──────── The data ────────
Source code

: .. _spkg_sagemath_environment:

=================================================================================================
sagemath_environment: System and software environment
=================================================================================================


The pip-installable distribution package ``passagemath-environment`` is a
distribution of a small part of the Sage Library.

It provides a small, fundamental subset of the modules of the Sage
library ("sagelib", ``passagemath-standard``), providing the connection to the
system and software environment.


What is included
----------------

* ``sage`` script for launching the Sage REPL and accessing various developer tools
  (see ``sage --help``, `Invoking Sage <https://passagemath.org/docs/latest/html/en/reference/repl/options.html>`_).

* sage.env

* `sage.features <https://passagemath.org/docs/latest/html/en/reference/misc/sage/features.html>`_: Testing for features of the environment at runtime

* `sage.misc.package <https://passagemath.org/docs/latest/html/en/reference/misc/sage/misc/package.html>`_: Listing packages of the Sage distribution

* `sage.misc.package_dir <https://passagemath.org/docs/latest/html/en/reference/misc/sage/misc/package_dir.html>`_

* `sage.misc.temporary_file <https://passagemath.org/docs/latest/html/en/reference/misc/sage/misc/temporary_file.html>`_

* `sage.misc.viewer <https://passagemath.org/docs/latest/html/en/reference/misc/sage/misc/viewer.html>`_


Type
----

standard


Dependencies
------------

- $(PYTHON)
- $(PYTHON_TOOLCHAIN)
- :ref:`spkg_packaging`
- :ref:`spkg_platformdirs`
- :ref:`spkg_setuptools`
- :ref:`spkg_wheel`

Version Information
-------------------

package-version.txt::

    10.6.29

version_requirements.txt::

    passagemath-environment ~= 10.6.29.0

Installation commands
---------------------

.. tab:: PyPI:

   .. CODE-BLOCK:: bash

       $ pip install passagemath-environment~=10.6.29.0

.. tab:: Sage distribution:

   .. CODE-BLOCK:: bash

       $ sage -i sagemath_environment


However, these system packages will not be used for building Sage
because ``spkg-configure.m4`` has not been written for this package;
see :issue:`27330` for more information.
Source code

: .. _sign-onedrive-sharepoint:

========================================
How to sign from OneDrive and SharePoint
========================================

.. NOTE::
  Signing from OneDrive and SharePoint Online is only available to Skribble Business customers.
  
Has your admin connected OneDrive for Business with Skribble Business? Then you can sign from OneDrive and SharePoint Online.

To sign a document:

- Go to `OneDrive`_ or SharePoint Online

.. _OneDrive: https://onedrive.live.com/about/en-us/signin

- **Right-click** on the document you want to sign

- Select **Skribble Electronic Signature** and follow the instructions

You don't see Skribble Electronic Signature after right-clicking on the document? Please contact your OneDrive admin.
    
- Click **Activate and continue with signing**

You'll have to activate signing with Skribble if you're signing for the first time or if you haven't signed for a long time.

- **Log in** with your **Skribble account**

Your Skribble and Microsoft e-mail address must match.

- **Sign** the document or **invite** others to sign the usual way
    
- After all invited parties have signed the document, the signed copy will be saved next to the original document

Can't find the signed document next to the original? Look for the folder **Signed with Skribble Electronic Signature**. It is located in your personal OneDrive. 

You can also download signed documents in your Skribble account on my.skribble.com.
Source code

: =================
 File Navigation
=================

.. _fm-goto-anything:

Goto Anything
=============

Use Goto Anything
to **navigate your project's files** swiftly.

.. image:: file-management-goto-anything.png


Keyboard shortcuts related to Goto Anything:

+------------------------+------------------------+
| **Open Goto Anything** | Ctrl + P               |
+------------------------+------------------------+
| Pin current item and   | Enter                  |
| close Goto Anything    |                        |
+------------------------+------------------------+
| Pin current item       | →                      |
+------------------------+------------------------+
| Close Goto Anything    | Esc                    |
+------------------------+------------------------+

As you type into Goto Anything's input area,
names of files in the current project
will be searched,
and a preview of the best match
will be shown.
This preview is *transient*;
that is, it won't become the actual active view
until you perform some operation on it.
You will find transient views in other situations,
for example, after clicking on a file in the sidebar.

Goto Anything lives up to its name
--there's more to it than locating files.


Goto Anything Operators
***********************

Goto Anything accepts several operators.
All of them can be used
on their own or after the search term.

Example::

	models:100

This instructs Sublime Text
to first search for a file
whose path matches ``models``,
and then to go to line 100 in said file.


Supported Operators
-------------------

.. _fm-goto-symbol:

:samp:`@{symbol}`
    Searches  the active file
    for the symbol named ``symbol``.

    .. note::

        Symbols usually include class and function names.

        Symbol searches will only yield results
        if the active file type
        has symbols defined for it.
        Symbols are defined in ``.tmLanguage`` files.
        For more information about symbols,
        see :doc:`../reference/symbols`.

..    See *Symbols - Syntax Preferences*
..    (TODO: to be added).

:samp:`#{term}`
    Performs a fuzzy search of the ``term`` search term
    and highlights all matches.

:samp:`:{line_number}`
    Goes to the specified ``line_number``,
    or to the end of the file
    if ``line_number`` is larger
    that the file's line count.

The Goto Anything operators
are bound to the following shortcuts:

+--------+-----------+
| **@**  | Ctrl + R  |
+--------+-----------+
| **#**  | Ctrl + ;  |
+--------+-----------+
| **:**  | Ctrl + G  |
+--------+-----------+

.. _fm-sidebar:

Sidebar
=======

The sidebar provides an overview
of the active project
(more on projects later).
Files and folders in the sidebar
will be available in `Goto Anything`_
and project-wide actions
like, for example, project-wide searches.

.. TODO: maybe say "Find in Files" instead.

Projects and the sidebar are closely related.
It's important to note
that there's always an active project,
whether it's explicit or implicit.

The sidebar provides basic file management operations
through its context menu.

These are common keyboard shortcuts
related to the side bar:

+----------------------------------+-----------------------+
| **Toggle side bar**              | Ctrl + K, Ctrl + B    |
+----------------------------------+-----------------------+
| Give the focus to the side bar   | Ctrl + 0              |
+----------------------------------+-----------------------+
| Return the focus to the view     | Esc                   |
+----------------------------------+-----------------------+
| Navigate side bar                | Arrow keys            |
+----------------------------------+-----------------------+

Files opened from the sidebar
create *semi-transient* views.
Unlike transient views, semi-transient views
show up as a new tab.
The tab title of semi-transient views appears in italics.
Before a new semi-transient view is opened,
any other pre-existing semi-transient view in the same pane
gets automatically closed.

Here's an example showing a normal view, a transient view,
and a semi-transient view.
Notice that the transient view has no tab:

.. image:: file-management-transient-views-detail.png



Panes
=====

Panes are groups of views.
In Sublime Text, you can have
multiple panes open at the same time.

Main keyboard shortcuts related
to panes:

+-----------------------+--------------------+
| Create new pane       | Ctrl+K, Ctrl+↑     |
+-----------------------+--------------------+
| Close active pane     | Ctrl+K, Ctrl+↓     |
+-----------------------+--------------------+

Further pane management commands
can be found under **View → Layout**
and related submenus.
────────
Activity –
Print every entry exactly.

Your solution –
Source code

: .. _spkg_sagemath_environment:

=================================================================================================
sagemath_environment: System and software environment
=================================================================================================


The pip-installable distribution package ``passagemath-environment`` is a
distribution of a small part of the Sage Library.

It provides a small, fundamental subset of the modules of the Sage
library ("sagelib", ``passagemath-standard``), providing the connection to the
system and software environment.


What is included
----------------

* ``sage`` script for launching the Sage REPL and accessing various developer tools
  (see ``sage --help``, `Invoking Sage <https://passagemath.org/docs/latest/html/en/reference/repl/options.html>`_).

* sage.env

* `sage.features <https://passagemath.org/docs/latest/html/en/reference/misc/sage/features.html>`_: Testing for features of the environment at runtime

* `sage.misc.package <https://passagemath.org/docs/latest/html/en/reference/misc/sage/misc/package.html>`_: Listing packages of the Sage distribution

* `sage.misc.package_dir <https://passagemath.org/docs/latest/html/en/reference/misc/sage/misc/package_dir.html>`_

* `sage.misc.temporary_file <https://passagemath.org/docs/latest/html/en/reference/misc/sage/misc/temporary_file.html>`_

* `sage.misc.viewer <https://passagemath.org/docs/latest/html/en/reference/misc/sage/misc/viewer.html>`_


Type
----

standard


Dependencies
------------

- $(PYTHON)
- $(PYTHON_TOOLCHAIN)
- :ref:`spkg_packaging`
- :ref:`spkg_platformdirs`
- :ref:`spkg_setuptools`
- :ref:`spkg_wheel`

Version Information
-------------------

package-version.txt::

    10.6.29

version_requirements.txt::

    passagemath-environment ~= 10.6.29.0

Installation commands
---------------------

.. tab:: PyPI:

   .. CODE-BLOCK:: bash

       $ pip install passagemath-environment~=10.6.29.0

.. tab:: Sage distribution:

   .. CODE-BLOCK:: bash

       $ sage -i sagemath_environment


However, these system packages will not be used for building Sage
because ``spkg-configure.m4`` has not been written for this package;
see :issue:`27330` for more information.
Source code

: .. _sign-onedrive-sharepoint:

========================================
How to sign from OneDrive and SharePoint
========================================

.. NOTE::
  Signing from OneDrive and SharePoint Online is only available to Skribble Business customers.
  
Has your admin connected OneDrive for Business with Skribble Business? Then you can sign from OneDrive and SharePoint Online.

To sign a document:

- Go to `OneDrive`_ or SharePoint Online

.. _OneDrive: https://onedrive.live.com/about/en-us/signin

- **Right-click** on the document you want to sign

- Select **Skribble Electronic Signature** and follow the instructions

You don't see Skribble Electronic Signature after right-clicking on the document? Please contact your OneDrive admin.
    
- Click **Activate and continue with signing**

You'll have to activate signing with Skribble if you're signing for the first time or if you haven't signed for a long time.

- **Log in** with your **Skribble account**

Your Skribble and Microsoft e-mail address must match.

- **Sign** the document or **invite** others to sign the usual way
    
- After all invited parties have signed the document, the signed copy will be saved next to the original document

Can't find the signed document next to the original? Look for the folder **Signed with Skribble Electronic Signature**. It is located in your personal OneDrive. 

You can also download signed documents in your Skribble account on my.skribble.com.
Source code

: =================
 File Navigation
=================

.. _fm-goto-anything:

Goto Anything
=============

Use Goto Anything
to **navigate your project's files** swiftly.

.. image:: file-management-goto-anything.png


Keyboard shortcuts related to Goto Anything:

+------------------------+------------------------+
| **Open Goto Anything** | Ctrl + P               |
+------------------------+------------------------+
| Pin current item and   | Enter                  |
| close Goto Anything    |                        |
+------------------------+------------------------+
| Pin current item       | →                      |
+------------------------+------------------------+
| Close Goto Anything    | Esc                    |
+------------------------+------------------------+

As you type into Goto Anything's input area,
names of files in the current project
will be searched,
and a preview of the best match
will be shown.
This preview is *transient*;
that is, it won't become the actual active view
until you perform some operation on it.
You will find transient views in other situations,
for example, after clicking on a file in the sidebar.

Goto Anything lives up to its name
--there's more to it than locating files.


Goto Anything Operators
***********************

Goto Anything accepts several operators.
All of them can be used
on their own or after the search term.

Example::

	models:100

This instructs Sublime Text
to first search for a file
whose path matches ``models``,
and then to go to line 100 in said file.


Supported Operators
-------------------

.. _fm-goto-symbol:

:samp:`@{symbol}`
    Searches  the active file
    for the symbol named ``symbol``.

    .. note::

        Symbols usually include class and function names.

        Symbol searches will only yield results
        if the active file type
        has symbols defined for it.
        Symbols are defined in ``.tmLanguage`` files.
        For more information about symbols,
        see :doc:`../reference/symbols`.

..    See *Symbols - Syntax Preferences*
..    (TODO: to be added).

:samp:`#{term}`
    Performs a fuzzy search of the ``term`` search term
    and highlights all matches.

:samp:`:{line_number}`
    Goes to the specified ``line_number``,
    or to the end of the file
    if ``line_number`` is larger
    that the file's line count.

The Goto Anything operators
are bound to the following shortcuts:

+--------+-----------+
| **@**  | Ctrl + R  |
+--------+-----------+
| **#**  | Ctrl + ;  |
+--------+-----------+
| **:**  | Ctrl + G  |
+--------+-----------+

.. _fm-sidebar:

Sidebar
=======

The sidebar provides an overview
of the active project
(more on projects later).
Files and folders in the sidebar
will be available in `Goto Anything`_
and project-wide actions
like, for example, project-wide searches.

.. TODO: maybe say "Find in Files" instead.

Projects and the sidebar are closely related.
It's important to note
that there's always an active project,
whether it's explicit or implicit.

The sidebar provides basic file management operations
through its context menu.

These are common keyboard shortcuts
related to the side bar:

+----------------------------------+-----------------------+
| **Toggle side bar**              | Ctrl + K, Ctrl + B    |
+----------------------------------+-----------------------+
| Give the focus to the side bar   | Ctrl + 0              |
+----------------------------------+-----------------------+
| Return the focus to the view     | Esc                   |
+----------------------------------+-----------------------+
| Navigate side bar                | Arrow keys            |
+----------------------------------+-----------------------+

Files opened from the sidebar
create *semi-transient* views.
Unlike transient views, semi-transient views
show up as a new tab.
The tab title of semi-transient views appears in italics.
Before a new semi-transient view is opened,
any other pre-existing semi-transient view in the same pane
gets automatically closed.

Here's an example showing a normal view, a transient view,
and a semi-transient view.
Notice that the transient view has no tab:

.. image:: file-management-transient-views-detail.png



Panes
=====

Panes are groups of views.
In Sublime Text, you can have
multiple panes open at the same time.

Main keyboard shortcuts related
to panes:

+-----------------------+--------------------+
| Create new pane       | Ctrl+K, Ctrl+↑     |
+-----------------------+--------------------+
| Close active pane     | Ctrl+K, Ctrl+↓     |
+-----------------------+--------------------+

Further pane management commands
can be found under **View → Layout**
and related submenus.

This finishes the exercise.